Omg Gary FlatBand Miller that's the funniest thing ever lol. I'm still laughing hahaha lol. "Hi ho Silva, awwaaaayy" !! Lol dang I wish Ida thought of that. Cracks me up lol


----------



## Lee Silva (Feb 9, 2013)

Flatband said:


> Nobody smoother, nobody releases faster using Butterfly then Lee. All this with an awesome personality too! Ya just gotta love him! Hi HO SILVA AWAY!!!!!! :rofl: :rofl:


*Hi HooooOooooH!!!!! Thanks Gary!!!*


----------



## CanH8r (Dec 3, 2013)

Crazy release as per LeeBert!


----------



## Lee Silva (Feb 9, 2013)

CanH8r said:


> Crazy release as per LeeBert!


*Friend!!! :wave:*


----------



## Chuck Daehler (Mar 17, 2015)

You be baaad with that pickle stick!


----------



## mr. green (Nov 3, 2012)

Great shooting, Lee. Thanks for showing us it's done.


----------



## you'llshootyereyeout (Apr 5, 2014)

Sure sure awesome video and super sweet slingshot. How is nobody talking bout the credits!!!! That rules!!! The only way it could be better is if he added an extra scene after the credits like in all the Marvel movies! Or maybe an ode to Ferris.


----------



## diggitydane (Feb 7, 2015)

Your video is Inspiring... Shootin laser beams, no drop off at All! Stung my ear a little once and jaw/cheek twice trying to mimic that [email protected] this morning but Seen the speed! Now gotta figure out how to tame it!


----------



## Lee Silva (Feb 9, 2013)

you'llshootyereyeout said:


> Sure sure awesome video and super sweet slingshot. How is nobody talking bout the credits!!!! That rules!!! The only way it could be better is if he added an extra scene after the credits like in all the Marvel movies! Or maybe an ode to Ferris.

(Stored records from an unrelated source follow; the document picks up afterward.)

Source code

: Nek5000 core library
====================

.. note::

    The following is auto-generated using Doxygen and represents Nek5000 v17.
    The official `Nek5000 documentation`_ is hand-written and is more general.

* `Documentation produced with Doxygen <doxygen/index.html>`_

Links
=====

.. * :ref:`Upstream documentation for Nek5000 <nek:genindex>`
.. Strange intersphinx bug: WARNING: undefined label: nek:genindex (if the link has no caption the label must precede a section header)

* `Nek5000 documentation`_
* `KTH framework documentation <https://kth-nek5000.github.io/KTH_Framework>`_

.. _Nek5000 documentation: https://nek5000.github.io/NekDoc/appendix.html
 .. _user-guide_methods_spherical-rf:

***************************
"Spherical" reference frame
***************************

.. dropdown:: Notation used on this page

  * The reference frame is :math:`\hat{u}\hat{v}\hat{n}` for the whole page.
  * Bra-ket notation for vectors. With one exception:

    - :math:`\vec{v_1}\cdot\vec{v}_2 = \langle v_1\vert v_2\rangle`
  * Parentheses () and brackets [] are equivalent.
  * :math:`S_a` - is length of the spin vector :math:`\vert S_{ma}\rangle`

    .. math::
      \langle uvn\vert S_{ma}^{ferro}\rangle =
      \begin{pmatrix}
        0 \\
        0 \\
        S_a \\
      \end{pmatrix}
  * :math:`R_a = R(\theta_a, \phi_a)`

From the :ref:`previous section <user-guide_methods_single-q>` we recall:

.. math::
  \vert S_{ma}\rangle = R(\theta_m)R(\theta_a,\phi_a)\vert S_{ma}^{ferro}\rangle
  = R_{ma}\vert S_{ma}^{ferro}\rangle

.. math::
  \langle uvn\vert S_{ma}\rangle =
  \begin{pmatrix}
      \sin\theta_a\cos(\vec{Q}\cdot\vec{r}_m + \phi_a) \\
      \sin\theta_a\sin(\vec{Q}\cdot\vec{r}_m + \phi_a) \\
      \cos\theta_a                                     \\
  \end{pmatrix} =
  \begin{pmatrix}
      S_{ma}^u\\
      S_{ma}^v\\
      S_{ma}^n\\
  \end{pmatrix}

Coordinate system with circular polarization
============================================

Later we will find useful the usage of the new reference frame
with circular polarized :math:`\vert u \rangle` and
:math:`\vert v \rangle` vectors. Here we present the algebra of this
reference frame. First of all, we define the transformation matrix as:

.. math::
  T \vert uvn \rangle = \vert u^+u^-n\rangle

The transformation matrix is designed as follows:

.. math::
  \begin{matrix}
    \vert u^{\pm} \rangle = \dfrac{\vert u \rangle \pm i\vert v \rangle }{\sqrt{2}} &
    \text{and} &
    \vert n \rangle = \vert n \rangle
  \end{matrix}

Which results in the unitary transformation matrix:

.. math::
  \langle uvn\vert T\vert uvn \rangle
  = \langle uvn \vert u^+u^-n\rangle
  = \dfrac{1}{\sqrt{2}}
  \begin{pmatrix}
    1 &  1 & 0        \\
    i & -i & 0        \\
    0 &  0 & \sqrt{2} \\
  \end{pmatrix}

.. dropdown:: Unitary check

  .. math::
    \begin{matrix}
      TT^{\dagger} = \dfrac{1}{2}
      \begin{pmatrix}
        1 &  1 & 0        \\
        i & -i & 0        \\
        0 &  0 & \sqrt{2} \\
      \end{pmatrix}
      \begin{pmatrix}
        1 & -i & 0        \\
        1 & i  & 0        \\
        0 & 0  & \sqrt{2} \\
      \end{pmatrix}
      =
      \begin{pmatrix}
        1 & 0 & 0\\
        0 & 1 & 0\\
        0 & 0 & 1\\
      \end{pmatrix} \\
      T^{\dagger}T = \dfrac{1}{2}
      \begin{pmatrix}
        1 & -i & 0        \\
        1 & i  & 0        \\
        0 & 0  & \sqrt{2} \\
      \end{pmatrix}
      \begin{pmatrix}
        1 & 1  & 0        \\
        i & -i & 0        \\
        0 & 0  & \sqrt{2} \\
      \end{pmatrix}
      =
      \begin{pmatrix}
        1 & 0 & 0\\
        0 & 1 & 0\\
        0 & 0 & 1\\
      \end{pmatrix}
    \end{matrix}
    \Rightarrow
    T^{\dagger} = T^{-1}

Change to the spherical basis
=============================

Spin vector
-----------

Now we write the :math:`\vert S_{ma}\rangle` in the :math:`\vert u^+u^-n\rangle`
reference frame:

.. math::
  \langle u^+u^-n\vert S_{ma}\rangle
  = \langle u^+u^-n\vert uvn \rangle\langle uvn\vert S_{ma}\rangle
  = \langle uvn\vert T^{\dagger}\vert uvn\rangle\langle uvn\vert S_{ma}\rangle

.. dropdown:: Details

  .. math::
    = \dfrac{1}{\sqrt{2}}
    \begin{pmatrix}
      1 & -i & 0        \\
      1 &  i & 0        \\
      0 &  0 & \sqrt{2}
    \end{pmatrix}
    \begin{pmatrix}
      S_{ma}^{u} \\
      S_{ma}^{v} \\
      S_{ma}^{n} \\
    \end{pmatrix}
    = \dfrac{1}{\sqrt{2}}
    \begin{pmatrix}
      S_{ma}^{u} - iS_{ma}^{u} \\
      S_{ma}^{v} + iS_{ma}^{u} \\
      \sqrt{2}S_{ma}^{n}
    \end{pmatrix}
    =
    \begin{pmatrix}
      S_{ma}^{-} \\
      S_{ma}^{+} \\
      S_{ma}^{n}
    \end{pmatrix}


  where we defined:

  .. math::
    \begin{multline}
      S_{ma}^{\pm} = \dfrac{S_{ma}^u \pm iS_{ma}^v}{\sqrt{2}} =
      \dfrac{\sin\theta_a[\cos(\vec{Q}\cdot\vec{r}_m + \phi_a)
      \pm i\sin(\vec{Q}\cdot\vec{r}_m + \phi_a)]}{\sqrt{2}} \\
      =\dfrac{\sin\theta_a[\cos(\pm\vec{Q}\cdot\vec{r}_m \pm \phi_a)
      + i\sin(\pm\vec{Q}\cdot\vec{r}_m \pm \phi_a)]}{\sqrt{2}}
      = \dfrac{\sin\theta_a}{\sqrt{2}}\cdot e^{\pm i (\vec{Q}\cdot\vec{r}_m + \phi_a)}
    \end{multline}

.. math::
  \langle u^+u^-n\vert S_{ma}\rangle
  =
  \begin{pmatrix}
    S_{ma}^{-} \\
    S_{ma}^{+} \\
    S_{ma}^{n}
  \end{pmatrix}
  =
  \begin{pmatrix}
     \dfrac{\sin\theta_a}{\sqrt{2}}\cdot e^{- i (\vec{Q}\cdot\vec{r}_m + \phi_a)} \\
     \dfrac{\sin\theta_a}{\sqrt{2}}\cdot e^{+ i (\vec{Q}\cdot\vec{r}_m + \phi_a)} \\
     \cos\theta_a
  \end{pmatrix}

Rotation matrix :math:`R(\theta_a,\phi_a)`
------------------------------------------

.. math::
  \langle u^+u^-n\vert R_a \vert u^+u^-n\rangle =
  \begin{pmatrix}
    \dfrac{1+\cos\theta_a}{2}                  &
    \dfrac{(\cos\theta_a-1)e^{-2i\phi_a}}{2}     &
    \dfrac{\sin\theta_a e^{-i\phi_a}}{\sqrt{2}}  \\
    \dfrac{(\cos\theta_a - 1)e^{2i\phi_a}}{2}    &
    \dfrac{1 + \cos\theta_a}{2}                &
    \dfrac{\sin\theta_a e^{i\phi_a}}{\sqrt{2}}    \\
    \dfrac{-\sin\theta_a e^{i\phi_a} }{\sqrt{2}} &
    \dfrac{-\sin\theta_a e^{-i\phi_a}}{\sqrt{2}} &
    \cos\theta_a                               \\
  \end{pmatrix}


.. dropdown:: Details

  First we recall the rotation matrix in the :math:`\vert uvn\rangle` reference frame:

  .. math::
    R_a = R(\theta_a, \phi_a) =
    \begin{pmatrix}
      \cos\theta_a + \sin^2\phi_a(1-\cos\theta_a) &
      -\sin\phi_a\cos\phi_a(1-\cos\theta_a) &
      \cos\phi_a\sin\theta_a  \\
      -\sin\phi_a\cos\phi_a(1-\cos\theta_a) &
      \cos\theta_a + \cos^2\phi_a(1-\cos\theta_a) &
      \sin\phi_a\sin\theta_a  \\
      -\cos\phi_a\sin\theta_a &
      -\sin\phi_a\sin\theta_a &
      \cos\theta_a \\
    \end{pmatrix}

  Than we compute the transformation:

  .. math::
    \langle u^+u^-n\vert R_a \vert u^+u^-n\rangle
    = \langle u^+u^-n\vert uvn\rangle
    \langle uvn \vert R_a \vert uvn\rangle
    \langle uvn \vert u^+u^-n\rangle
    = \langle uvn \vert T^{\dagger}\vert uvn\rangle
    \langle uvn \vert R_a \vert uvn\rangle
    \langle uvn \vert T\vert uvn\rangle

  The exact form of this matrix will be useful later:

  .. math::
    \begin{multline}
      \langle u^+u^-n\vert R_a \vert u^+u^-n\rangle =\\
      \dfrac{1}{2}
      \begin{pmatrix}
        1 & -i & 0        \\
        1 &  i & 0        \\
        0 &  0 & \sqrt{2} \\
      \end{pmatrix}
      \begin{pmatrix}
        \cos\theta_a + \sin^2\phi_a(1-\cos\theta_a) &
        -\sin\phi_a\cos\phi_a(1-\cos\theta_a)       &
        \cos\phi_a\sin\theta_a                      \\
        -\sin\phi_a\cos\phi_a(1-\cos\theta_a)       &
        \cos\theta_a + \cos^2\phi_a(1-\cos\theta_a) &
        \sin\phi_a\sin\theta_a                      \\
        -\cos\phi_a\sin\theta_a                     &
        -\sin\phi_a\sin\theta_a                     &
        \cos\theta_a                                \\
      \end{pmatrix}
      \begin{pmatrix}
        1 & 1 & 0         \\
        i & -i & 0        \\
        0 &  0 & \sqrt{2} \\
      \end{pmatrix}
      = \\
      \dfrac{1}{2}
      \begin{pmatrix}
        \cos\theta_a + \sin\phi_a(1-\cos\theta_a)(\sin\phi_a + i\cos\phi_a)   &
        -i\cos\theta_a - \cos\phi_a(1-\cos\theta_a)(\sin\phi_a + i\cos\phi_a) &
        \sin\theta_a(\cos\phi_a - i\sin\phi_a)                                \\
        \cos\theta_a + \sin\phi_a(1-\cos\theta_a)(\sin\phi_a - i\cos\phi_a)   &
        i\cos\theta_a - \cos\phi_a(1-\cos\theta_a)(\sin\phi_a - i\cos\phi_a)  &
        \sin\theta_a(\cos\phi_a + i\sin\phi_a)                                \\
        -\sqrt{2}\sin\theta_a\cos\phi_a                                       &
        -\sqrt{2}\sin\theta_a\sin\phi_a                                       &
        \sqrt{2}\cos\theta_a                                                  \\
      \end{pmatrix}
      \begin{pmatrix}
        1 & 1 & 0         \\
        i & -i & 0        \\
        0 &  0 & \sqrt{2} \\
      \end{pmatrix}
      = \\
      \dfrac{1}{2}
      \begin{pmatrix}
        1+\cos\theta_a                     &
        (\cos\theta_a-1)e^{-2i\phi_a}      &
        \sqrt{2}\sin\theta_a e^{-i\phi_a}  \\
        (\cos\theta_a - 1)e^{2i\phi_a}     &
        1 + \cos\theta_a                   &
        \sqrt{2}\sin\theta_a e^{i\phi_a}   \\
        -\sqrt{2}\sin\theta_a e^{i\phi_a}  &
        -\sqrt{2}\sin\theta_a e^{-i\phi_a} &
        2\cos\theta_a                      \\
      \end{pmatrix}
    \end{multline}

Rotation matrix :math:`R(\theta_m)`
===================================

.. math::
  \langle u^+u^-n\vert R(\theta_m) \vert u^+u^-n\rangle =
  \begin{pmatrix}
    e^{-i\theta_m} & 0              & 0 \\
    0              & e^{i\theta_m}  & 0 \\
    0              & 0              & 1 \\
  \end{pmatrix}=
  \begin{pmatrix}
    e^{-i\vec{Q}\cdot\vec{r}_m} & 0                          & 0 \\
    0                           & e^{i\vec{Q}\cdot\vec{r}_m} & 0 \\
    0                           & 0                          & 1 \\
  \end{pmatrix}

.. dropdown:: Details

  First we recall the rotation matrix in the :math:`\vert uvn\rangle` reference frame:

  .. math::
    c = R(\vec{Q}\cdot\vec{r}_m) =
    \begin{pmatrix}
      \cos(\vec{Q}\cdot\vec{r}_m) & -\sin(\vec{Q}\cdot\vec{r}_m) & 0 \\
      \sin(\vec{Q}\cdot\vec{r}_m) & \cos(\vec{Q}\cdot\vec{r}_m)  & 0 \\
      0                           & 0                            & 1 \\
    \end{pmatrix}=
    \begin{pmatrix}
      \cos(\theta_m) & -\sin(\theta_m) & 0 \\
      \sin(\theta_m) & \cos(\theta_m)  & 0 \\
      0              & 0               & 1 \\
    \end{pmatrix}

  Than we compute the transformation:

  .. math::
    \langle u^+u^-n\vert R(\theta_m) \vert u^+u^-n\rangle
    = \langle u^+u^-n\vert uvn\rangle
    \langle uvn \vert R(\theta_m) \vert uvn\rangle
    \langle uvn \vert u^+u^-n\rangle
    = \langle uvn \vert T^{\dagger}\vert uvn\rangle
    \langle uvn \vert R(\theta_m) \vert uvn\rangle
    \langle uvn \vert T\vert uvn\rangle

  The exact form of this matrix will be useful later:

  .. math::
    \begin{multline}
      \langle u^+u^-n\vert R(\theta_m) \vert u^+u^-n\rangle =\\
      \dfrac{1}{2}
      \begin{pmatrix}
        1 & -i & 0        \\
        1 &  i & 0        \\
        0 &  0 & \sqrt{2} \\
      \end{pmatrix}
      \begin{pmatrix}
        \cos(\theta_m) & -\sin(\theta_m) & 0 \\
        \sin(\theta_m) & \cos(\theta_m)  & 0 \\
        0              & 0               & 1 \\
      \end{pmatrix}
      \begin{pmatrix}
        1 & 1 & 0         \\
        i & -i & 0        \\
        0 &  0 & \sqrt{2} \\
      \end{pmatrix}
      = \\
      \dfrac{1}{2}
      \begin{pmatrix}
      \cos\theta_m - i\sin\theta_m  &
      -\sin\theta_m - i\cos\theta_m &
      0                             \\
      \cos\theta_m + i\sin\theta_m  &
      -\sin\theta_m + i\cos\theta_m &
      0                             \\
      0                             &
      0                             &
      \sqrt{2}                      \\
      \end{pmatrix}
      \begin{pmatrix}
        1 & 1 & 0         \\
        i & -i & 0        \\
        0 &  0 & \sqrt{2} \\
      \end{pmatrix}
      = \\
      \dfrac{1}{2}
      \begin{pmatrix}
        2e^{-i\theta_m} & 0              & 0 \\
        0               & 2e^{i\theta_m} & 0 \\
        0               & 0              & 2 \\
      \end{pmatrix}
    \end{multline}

Hahaha! Outtakes for sure.... Agreed!

Some quik edit montage of all the best E.R.footage, Links to an online "introduction to auto body repair" course, Maybe even a viewer-interactive game of "What the he[[ did I just hit with that white hot squirrely ball just then?!?!?" hahahaha Great Idea, Matt!


----------



## Mr. P (Feb 1, 2015)

Lee Silva said:


> Mr. P said:
> 
> 
> > Wishin I could shoot like that.......
> ...


Definitely! Keep those vids coming. Love watching them!


----------



## GrayWolf (May 14, 2012)

Lee you are the smoothest of the smooth! Just watching you shoot and I feel the need to spend long hours stretching the long bands.

And please, keep the camera rolling.

Todd


----------



## Lee Silva (Feb 9, 2013)

GrayWolf said:


> Lee you are the smoothest of the smooth! Just watching you shoot and I feel the need to spend long hours stretching the long bands.
> 
> And please, keep the camera rolling.
> 
> Todd


Always feels good to hear when i've managed to impress a sharpshooter like you Todd! Thank you buddy


----------



## SteelBallViking (Apr 6, 2014)

you'llshootyereyeout said:


> Sure sure awesome video and super sweet slingshot. How is nobody talking bout the credits!!!! That rules!!! The only way it could be better is if he added an extra scene after the credits like in all the Marvel movies! Or maybe an ode to Ferris.


Lol I just found out about the credits in marvel films, got to watch them all again.


----------